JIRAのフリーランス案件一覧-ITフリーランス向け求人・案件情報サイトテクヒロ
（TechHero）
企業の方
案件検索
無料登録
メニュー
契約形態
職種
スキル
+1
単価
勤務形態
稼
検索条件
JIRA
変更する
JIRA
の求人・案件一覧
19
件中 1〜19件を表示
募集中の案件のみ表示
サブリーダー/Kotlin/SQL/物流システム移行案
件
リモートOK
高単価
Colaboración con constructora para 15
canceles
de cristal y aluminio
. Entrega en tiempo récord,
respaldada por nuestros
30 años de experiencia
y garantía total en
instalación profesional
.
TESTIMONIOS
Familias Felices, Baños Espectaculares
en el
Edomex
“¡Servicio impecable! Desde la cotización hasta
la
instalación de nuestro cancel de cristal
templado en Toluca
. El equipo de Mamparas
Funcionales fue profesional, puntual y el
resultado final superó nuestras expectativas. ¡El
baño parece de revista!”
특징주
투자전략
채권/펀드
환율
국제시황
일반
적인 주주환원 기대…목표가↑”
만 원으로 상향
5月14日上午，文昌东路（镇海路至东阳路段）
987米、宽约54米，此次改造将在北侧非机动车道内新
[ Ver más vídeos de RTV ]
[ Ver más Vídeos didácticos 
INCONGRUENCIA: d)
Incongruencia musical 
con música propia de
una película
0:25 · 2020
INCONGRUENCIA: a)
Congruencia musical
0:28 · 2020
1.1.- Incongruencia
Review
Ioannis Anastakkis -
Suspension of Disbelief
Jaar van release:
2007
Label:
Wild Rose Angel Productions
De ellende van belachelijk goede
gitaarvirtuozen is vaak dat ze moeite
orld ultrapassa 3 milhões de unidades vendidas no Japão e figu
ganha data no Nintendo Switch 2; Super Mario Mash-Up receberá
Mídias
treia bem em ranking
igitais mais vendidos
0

> _EXERCISE REQUIREMENTS_
Every line of the material above should be transcribed as it stands.

> _ANSWER BOX_
JIRAのフリーランス案件一覧-ITフリーランス向け求人・案件情報サイトテクヒロ
（TechHero）
企業の方
案件検索
無料登録
メニュー
契約形態
職種
スキル
+1
単価
勤務形態
稼
検索条件
JIRA
変更する
JIRA
の求人・案件一覧
19
件中 1〜19件を表示
募集中の案件のみ表示
サブリーダー/Kotlin/SQL/物流システム移行案
件
リモートOK
高単価
Colaboración con constructora para 15
canceles
de cristal y aluminio
. Entrega en tiempo récord,
respaldada por nuestros
30 años de experiencia
y garantía total en
instalación profesional
.
TESTIMONIOS
Familias Felices, Baños Espectaculares
en el
Edomex
“¡Servicio impecable! Desde la cotización hasta
la
instalación de nuestro cancel de cristal
templado en Toluca
. El equipo de Mamparas
Funcionales fue profesional, puntual y el
resultado final superó nuestras expectativas. ¡El
baño parece de revista!”
특징주
투자전략
채권/펀드
환율
국제시황
일반
적인 주주환원 기대…목표가↑”
만 원으로 상향
5月14日上午，文昌东路（镇海路至东阳路段）
987米、宽约54米，此次改造将在北侧非机动车道内新
[ Ver más vídeos de RTV ]
[ Ver más Vídeos didácticos 
INCONGRUENCIA: d)
Incongruencia musical 
con música propia de
una película
0:25 · 2020
INCONGRUENCIA: a)
Congruencia musical
0:28 · 2020
1.1.- Incongruencia
Review
Ioannis Anastakkis -
Suspension of Disbelief
Jaar van release:
2007
Label:
Wild Rose Angel Productions
De ellende van belachelijk goede
gitaarvirtuozen is vaak dat ze moeite
orld ultrapassa 3 milhões de unidades vendidas no Japão e figu
ganha data no Nintendo Switch 2; Super Mario Mash-Up receberá
Mídias
treia bem em ranking
igitais mais vendidos
0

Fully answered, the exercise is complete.